= Beginning of Section =

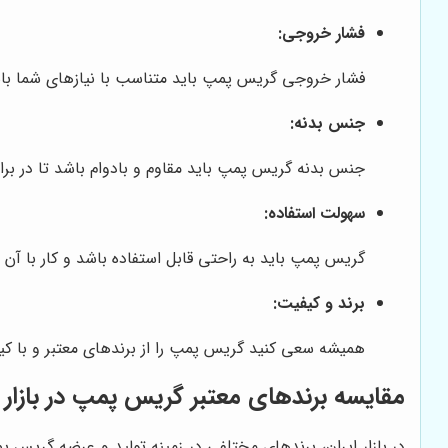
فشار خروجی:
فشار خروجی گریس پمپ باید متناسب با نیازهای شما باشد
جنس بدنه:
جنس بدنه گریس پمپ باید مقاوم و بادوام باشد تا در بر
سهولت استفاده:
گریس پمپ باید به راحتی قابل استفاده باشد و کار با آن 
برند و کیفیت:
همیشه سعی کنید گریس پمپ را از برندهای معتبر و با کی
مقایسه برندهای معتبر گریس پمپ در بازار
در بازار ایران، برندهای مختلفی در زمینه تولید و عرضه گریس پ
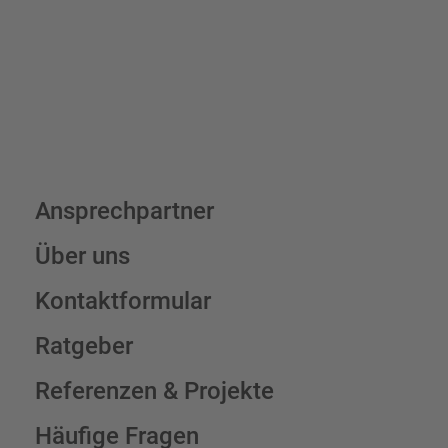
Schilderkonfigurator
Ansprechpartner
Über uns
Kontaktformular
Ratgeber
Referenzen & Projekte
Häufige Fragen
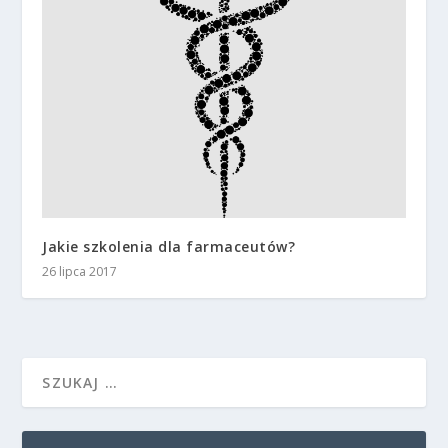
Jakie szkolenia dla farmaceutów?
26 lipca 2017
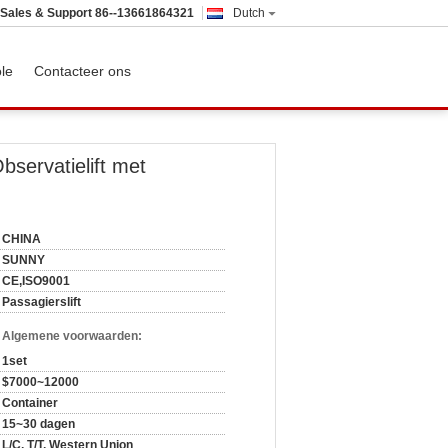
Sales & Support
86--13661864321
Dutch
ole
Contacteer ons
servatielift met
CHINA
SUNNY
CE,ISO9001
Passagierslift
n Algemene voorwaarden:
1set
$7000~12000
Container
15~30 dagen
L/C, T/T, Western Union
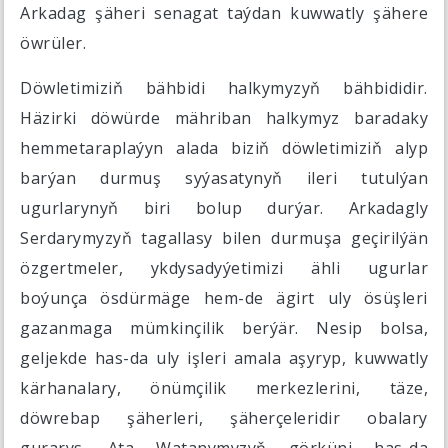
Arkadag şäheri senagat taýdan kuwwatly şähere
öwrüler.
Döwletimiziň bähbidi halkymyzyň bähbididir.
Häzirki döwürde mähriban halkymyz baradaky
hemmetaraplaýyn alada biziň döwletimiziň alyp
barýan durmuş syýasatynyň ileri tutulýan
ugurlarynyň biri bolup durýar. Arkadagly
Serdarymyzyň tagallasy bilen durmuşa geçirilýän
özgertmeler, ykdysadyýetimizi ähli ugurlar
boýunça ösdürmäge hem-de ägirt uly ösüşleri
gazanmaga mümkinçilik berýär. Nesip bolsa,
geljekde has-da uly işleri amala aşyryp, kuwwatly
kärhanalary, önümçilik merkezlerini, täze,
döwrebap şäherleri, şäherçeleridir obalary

= End of Section =

HOW TO COMPLETE THIS TASK: Repeat exactly, and only, the lines from the one containing "barýan durmuş syýasatynyň ileri tutulýan" through the end of the material.

WRITTEN REPLY:
barýan durmuş syýasatynyň ileri tutulýan
ugurlarynyň biri bolup durýar. Arkadagly
Serdarymyzyň tagallasy bilen durmuşa geçirilýän
özgertmeler, ykdysadyýetimizi ähli ugurlar
boýunça ösdürmäge hem-de ägirt uly ösüşleri
gazanmaga mümkinçilik berýär. Nesip bolsa,
geljekde has-da uly işleri amala aşyryp, kuwwatly
kärhanalary, önümçilik merkezlerini, täze,
döwrebap şäherleri, şäherçeleridir obalary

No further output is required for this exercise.